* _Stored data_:
┄┄┄┄┄┄┄┄┄┄┄┄┄┄┄┄┄┄┄┄

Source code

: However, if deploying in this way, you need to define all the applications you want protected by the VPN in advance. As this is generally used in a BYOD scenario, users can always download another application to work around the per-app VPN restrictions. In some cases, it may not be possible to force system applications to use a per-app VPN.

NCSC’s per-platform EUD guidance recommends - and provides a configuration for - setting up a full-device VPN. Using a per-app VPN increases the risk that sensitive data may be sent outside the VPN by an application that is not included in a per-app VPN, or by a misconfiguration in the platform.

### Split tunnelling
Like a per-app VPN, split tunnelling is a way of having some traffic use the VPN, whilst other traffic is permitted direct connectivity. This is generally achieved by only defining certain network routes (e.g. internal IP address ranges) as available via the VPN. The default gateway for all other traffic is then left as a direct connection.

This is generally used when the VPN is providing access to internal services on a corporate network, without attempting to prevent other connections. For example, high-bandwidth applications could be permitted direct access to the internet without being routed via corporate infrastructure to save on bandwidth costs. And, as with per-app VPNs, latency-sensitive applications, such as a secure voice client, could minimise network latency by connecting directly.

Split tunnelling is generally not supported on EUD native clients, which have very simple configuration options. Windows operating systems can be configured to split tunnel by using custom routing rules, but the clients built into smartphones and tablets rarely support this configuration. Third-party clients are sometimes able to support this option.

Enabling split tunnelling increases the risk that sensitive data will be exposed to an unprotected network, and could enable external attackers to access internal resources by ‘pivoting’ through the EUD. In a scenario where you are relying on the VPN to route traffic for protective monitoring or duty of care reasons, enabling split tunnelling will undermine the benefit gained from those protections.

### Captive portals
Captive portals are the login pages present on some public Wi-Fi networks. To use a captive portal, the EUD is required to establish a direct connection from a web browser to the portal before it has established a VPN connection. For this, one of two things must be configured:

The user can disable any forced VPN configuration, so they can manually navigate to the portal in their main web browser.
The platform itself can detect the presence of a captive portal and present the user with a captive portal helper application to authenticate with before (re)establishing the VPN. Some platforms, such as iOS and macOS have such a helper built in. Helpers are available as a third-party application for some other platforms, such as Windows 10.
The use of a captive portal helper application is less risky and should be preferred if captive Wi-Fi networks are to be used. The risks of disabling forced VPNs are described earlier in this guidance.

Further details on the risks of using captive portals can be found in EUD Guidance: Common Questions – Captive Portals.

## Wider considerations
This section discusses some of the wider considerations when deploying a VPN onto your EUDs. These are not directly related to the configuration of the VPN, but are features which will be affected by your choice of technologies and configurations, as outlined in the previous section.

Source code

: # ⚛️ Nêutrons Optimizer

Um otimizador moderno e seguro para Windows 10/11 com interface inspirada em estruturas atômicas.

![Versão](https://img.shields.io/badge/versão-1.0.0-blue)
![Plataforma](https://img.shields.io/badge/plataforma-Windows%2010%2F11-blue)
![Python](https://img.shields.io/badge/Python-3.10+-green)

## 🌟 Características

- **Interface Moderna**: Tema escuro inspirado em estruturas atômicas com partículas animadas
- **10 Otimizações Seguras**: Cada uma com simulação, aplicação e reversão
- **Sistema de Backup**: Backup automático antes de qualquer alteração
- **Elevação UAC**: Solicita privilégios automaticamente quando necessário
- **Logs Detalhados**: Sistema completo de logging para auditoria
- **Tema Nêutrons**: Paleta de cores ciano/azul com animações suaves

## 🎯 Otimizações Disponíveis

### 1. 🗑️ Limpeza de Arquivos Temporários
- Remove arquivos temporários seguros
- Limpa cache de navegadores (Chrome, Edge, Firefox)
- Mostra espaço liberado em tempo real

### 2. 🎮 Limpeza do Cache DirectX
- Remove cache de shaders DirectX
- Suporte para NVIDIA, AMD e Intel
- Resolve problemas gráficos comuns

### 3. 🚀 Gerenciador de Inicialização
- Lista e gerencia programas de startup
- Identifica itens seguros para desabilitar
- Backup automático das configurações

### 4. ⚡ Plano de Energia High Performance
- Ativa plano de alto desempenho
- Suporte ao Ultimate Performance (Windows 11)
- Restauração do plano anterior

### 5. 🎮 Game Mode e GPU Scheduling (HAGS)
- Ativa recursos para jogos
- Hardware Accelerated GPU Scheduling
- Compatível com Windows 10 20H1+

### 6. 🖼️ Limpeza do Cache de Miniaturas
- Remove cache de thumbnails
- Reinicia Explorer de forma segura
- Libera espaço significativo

┄┄┄┄┄┄┄┄┄┄┄┄┄┄┄┄┄┄┄┄

* _Problem to work on_: Set down, from the entries above, exactly the lines from the one with "- **Interface Moderna**: Tema" up to and including the one with "- Suporte para NVIDIA, AMD e Intel", and no other lines.

* _Exercise answer_:
- **Interface Moderna**: Tema escuro inspirado em estruturas atômicas com partículas animadas
- **10 Otimizações Seguras**: Cada uma com simulação, aplicação e reversão
- **Sistema de Backup**: Backup automático antes de qualquer alteração
- **Elevação UAC**: Solicita privilégios automaticamente quando necessário
- **Logs Detalhados**: Sistema completo de logging para auditoria
- **Tema Nêutrons**: Paleta de cores ciano/azul com animações suaves

## 🎯 Otimizações Disponíveis

### 1. 🗑️ Limpeza de Arquivos Temporários
- Remove arquivos temporários seguros
- Limpa cache de navegadores (Chrome, Edge, Firefox)
- Mostra espaço liberado em tempo real

### 2. 🎮 Limpeza do Cache DirectX
- Remove cache de shaders DirectX
- Suporte para NVIDIA, AMD e Intel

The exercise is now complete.